早朝のメールには“昨日は遅くまでありがとうございました”とか“幡野さんに背中を押してもらって助かりました”というお礼からはじめるメールがお昼にも夕方にも夜にも、一日に何通も届く。
ぼくと一度でもメールのやりとりをした人は気づくとおもうけど、ぼくはほぼメールの返信をしないタイプだ。ついでにここで謝罪しておきます、ごめんなさい。そして返信がないのはあなただけじゃないので、安心してください。

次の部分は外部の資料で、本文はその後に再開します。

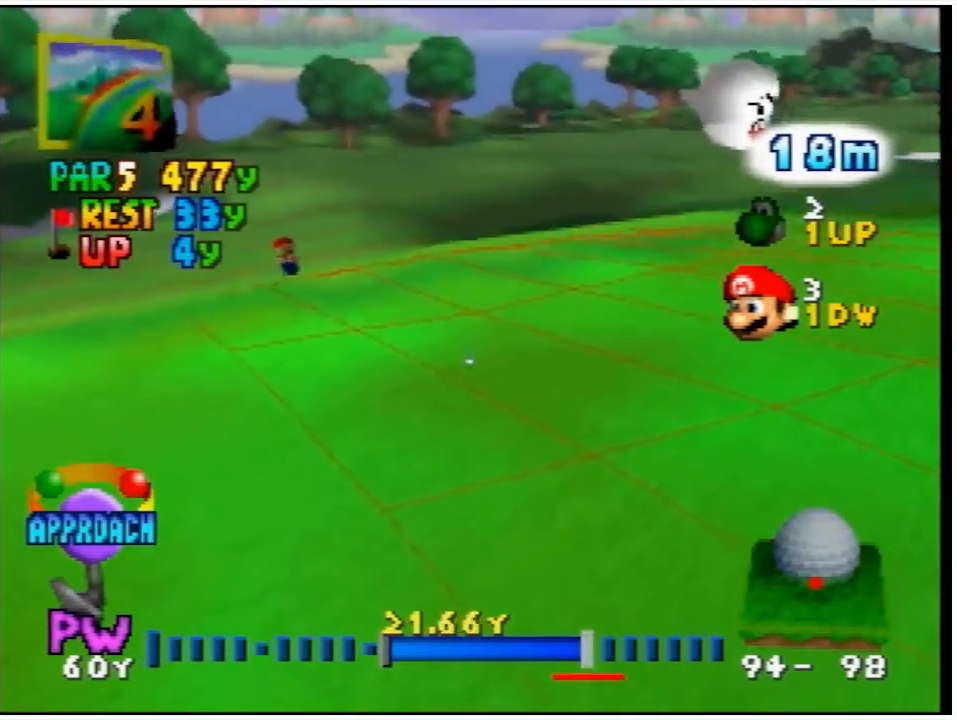
{"buttons": [], "left_stick": "center", "events": [[467, "L1", "up"]]}
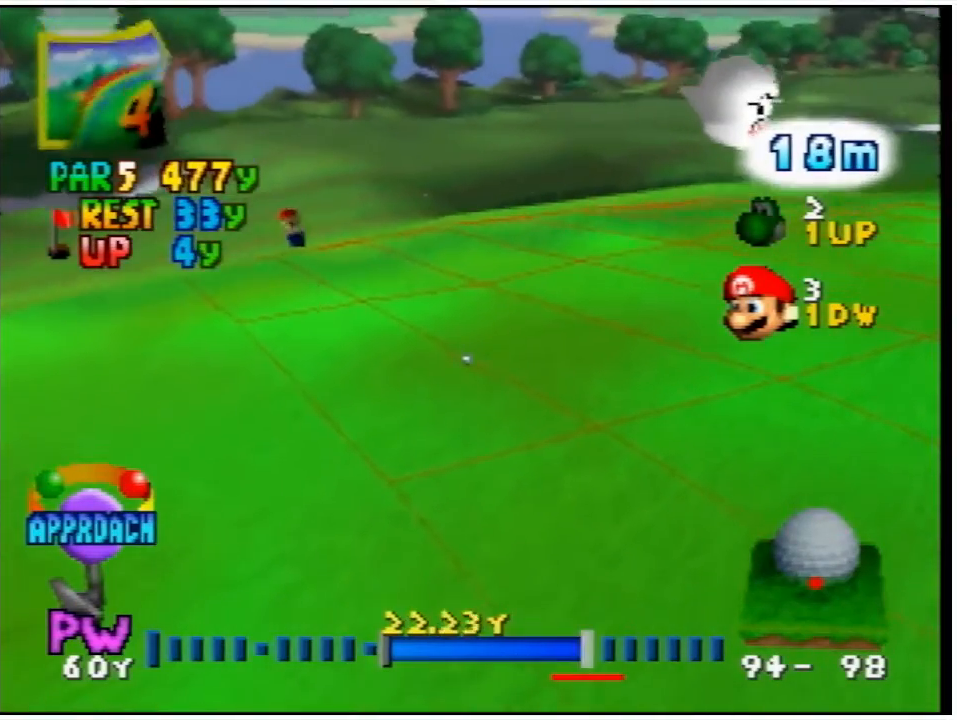
{"buttons": ["L1"], "left_stick": "center", "events": [[133, "L1", "down"]]}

ぼくはホームレスにも大統領にもわけへだてなくおなじ対応をするタイプです。
健康なときはメールの返信はこまめで、丁寧なほうだった。あたりまえだ、フリーランスで仕事をする写真家だ。ただ病気になってからは、メールやメッセージがとてもおおくなって、毎日深夜の2時とか3時ぐらいまで返信作業に追われた時期があり、これじゃ死因がメール返信になると感じてやめたのだ。

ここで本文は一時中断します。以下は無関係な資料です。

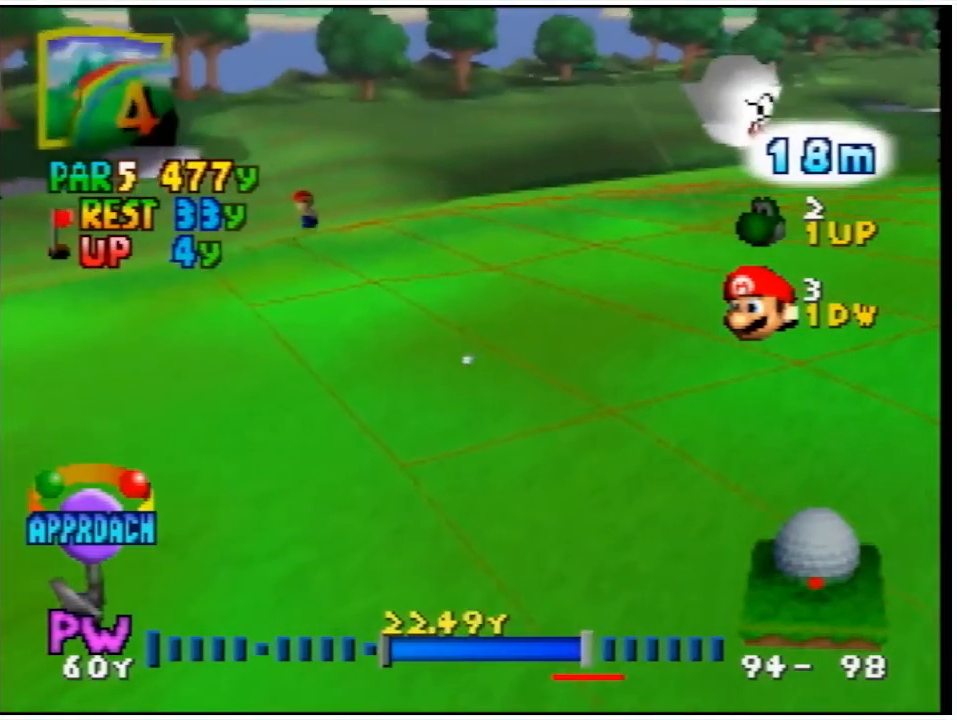
{"buttons": ["L1"], "left_stick": "center", "events": [[167, "L1", "up"], [433, "L1", "down"]]}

毎日メールをくれる彼女にぼくは返信を一通もしていないけど、彼女はぼくからのメールを受信しつづけて、ぼくからのメールに返信をしている。返信だけはしっかりとぼくに届くというすこし奇妙な話だ。
新聞やSNSなどで自分のことを書いていたり、ツイッターで自分のことが騒がれて困ってるという旨のメールがきたときに気づいたけど、おそらく妄想なのだろう。彼女にたいして怖さや気味の悪さのようなものは感じない。心理的にも物理的にも距離があって、安全だと感じるからだ。でも、周囲の人や家族の方は大変なことだろう。

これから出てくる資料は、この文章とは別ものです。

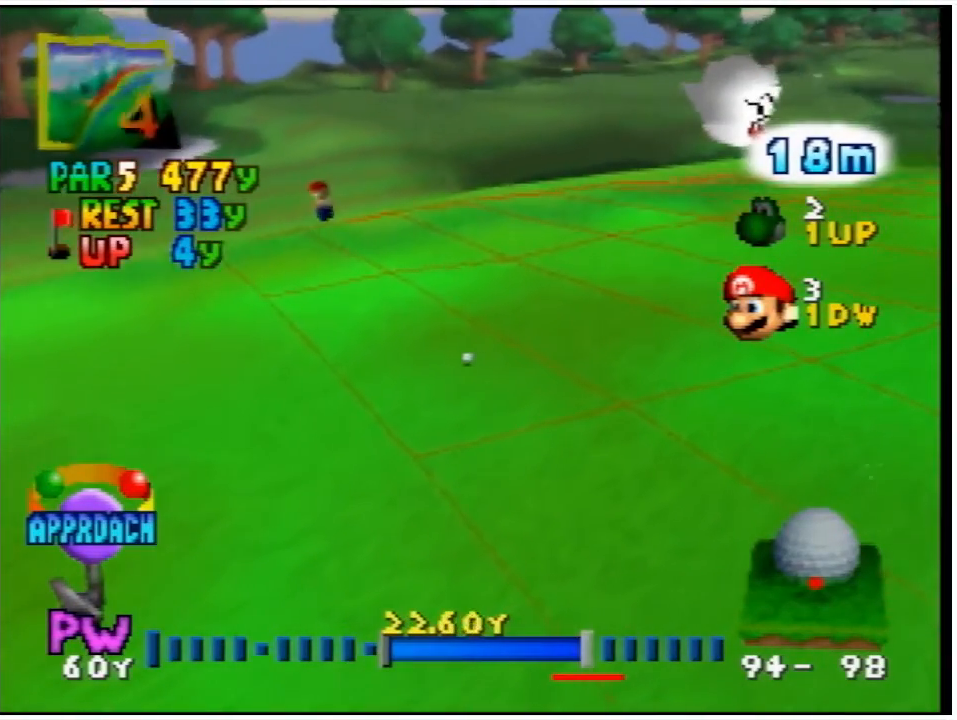
{"buttons": ["L1"], "left_stick": "center", "events": []}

彼女のなかの妄想幡野は、なかなかの紳士っぷりなようだ。いつも彼女は感謝をつたえてくる。えらいぞ妄想幡野、その調子だ。
ところが最近、彼女からちょくちょくと怒りのメールがくるようになった。“いい加減にしてください!迷惑です!”と書いてある。げげんちょ…なにしたんだよ妄想幡野。
あらためていうけど、現実幡野は一通も返信していない。こうなってくるとちょっと…怖い。実害が無いにしても、幡野にこんなことされた!と周囲にいいふらされるのもすこし困ったものだ。こちらからすれば妄想だけど、彼女からすれば現実なのだ。
身の危険を感じれば通報すればいいのだけど、最悪の場合は逮捕ということになるだろうし、強制入院の可能性もある。
彼女にはちいさな子どもと旦那さんがいるそうだ。ご家族の心中を考えると、やはりいまとれる手段は願うしかない。